TASK PROMPT.
Copy the rows below word for word, leaving out the pictures.

»»

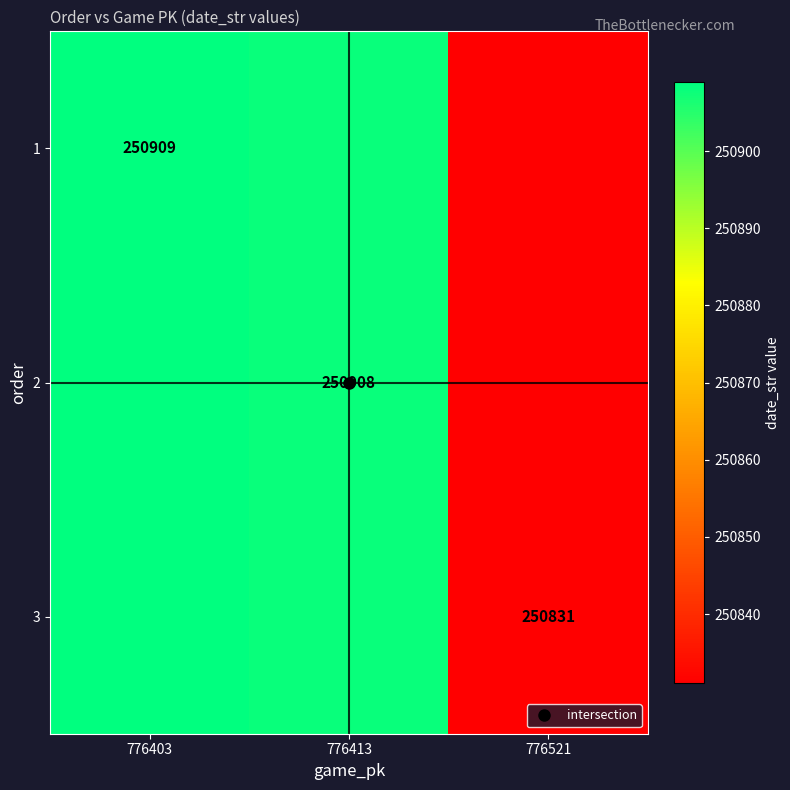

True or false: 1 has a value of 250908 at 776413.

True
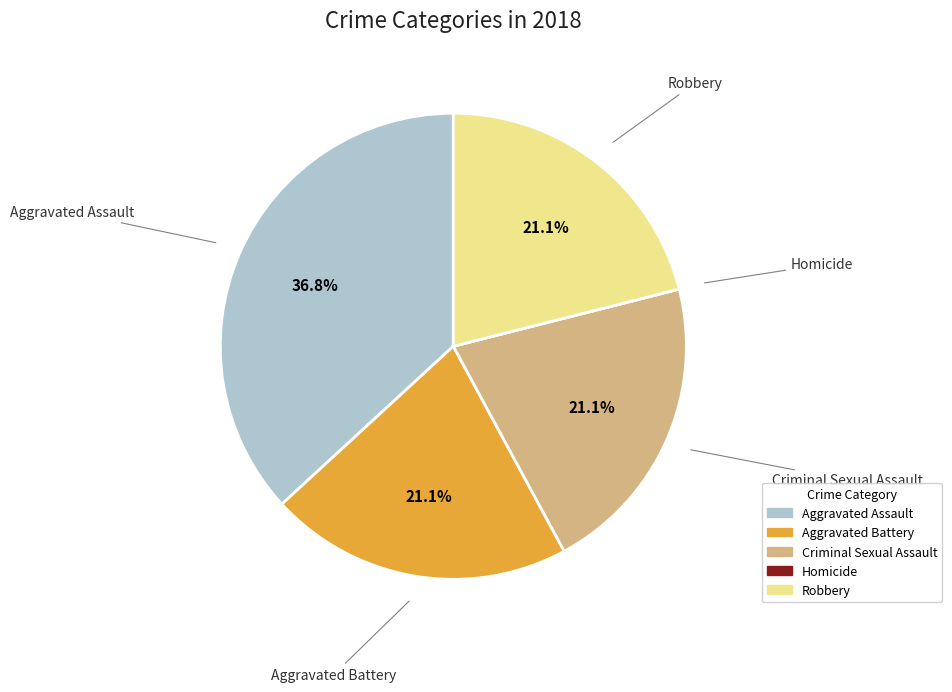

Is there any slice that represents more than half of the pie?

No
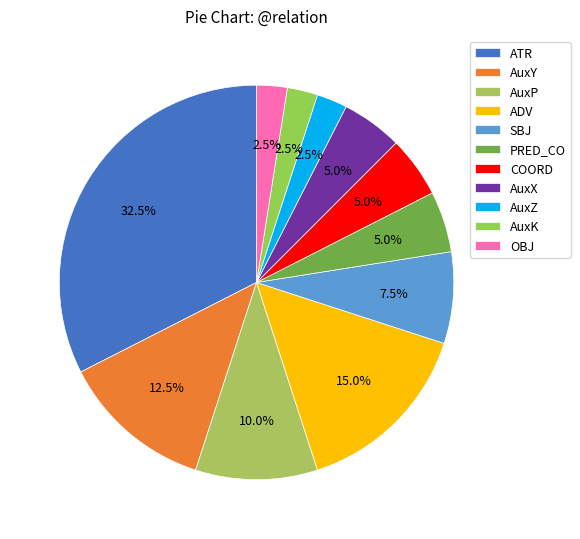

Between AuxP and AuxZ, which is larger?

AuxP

««

SOLUTION FOR THIS TASK.
True or false: 1 has a value of 250908 at 776413.

True

Is there any slice that represents more than half of the pie?

No

Between AuxP and AuxZ, which is larger?

AuxP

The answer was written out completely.